[TASK]:
Where a line of the following data contains the string "hand", include it in the tally. Report the total alone.

[SUPPLIED RECORDS]:
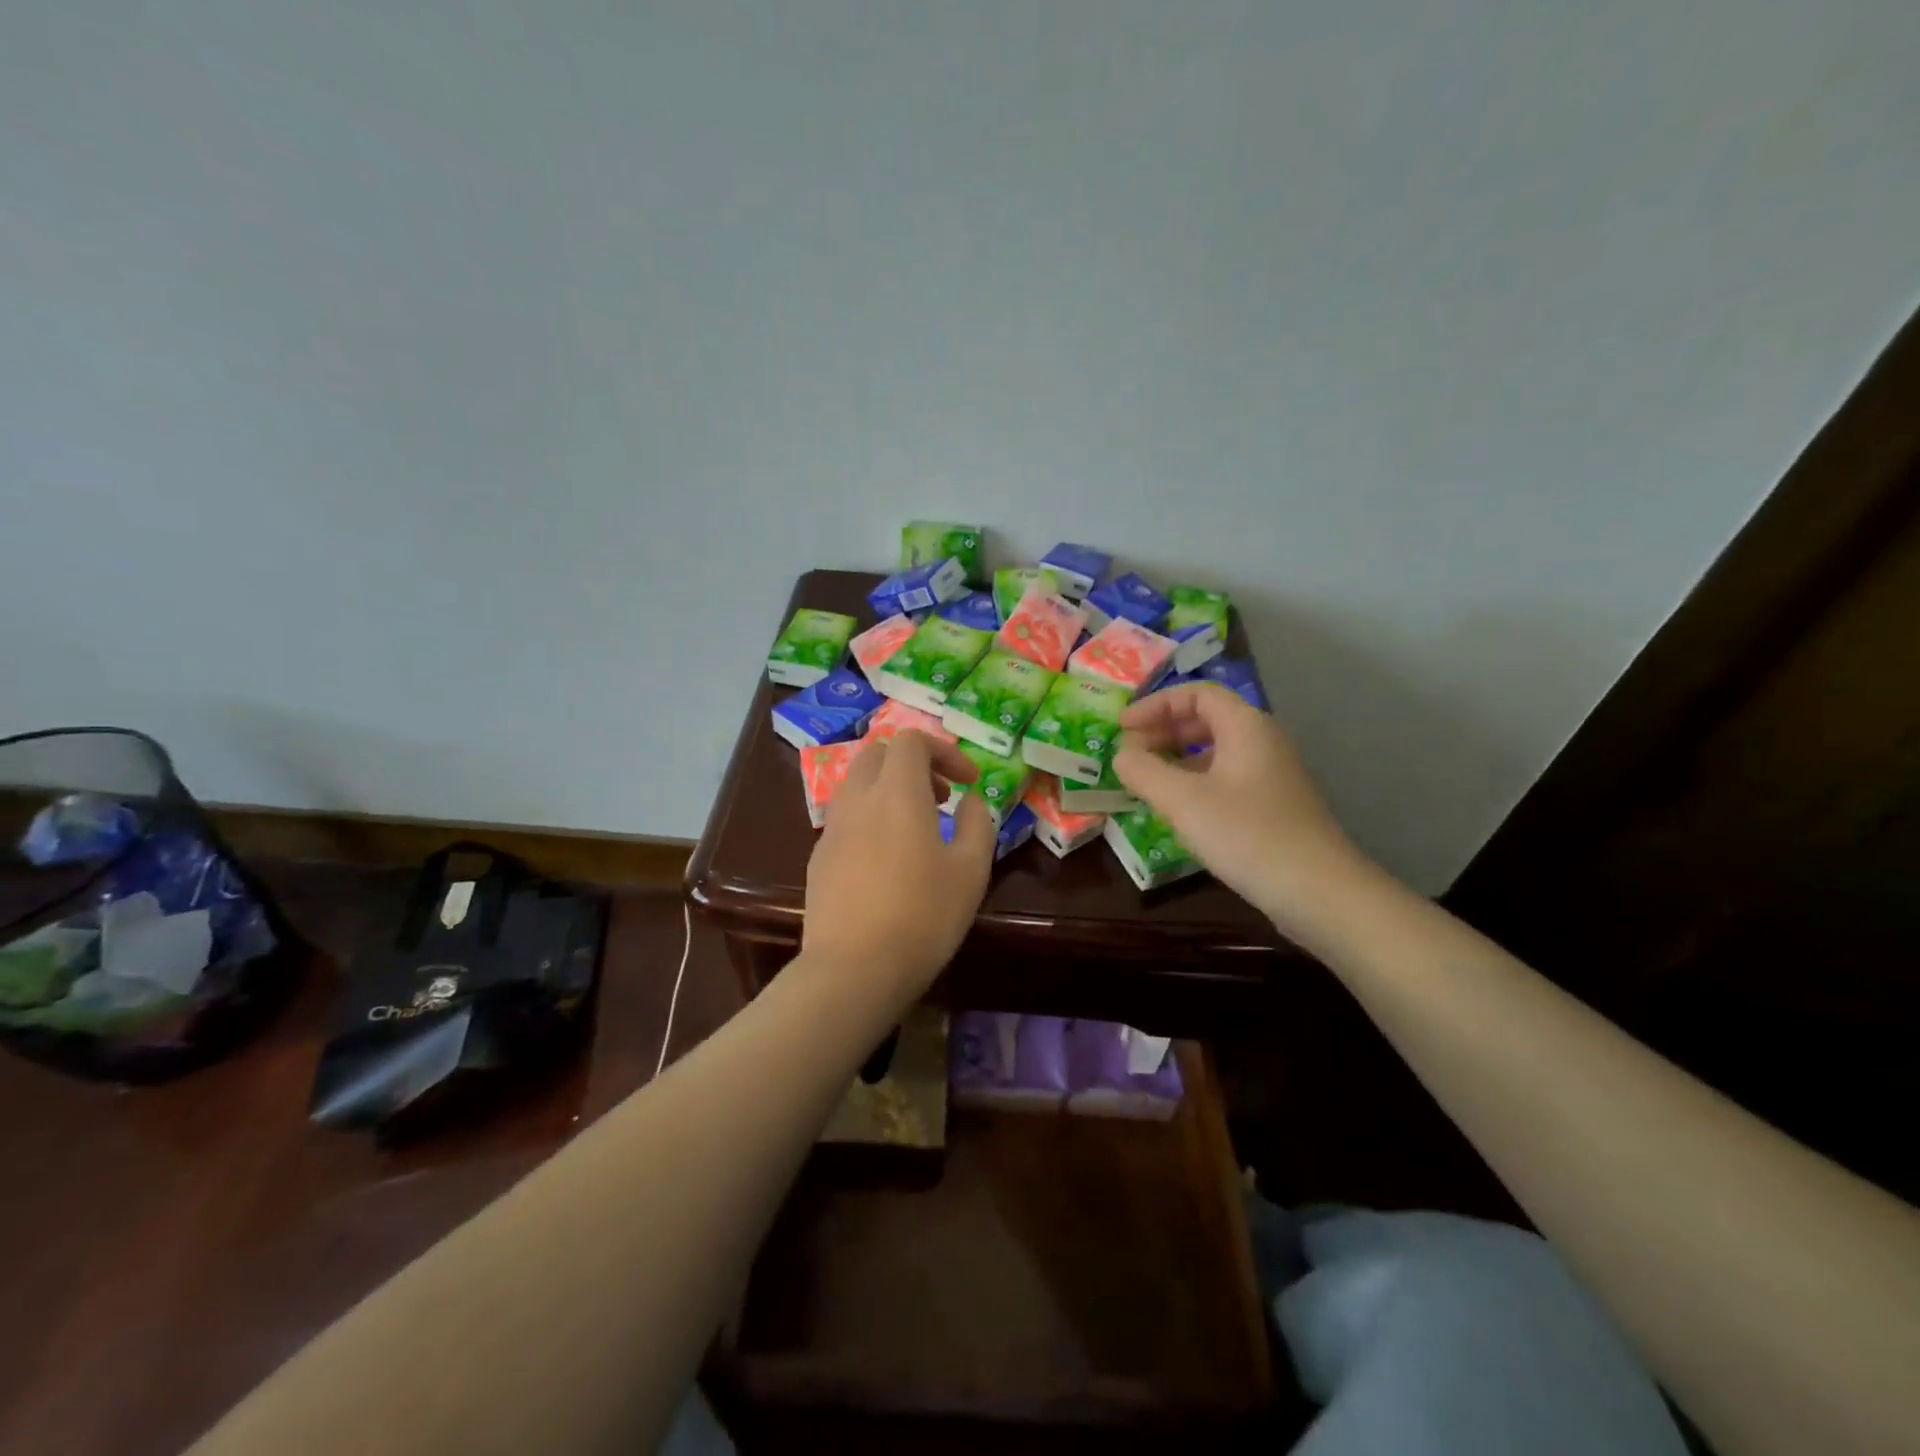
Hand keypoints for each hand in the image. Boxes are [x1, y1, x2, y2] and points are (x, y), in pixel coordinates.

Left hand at [802, 730, 996, 997]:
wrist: (853, 969)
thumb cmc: (923, 916)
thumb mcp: (971, 871)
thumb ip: (977, 823)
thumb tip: (970, 800)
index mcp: (896, 792)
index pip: (911, 740)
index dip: (943, 751)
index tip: (967, 782)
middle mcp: (858, 799)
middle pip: (878, 754)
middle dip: (913, 764)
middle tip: (941, 798)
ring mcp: (832, 828)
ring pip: (857, 783)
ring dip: (888, 789)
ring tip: (916, 827)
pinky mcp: (818, 857)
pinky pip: (845, 816)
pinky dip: (870, 816)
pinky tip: (887, 859)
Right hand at [1113, 683, 1363, 929]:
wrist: (1319, 892)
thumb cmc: (1247, 835)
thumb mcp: (1183, 801)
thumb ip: (1144, 771)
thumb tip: (1121, 754)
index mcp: (1246, 727)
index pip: (1196, 693)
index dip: (1155, 704)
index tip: (1122, 727)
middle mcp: (1263, 742)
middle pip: (1206, 719)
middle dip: (1163, 730)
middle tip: (1128, 753)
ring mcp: (1272, 775)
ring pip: (1216, 751)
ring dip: (1176, 758)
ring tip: (1145, 780)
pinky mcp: (1274, 806)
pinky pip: (1226, 778)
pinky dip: (1194, 782)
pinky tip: (1176, 809)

[TASK SOLUTION]:
3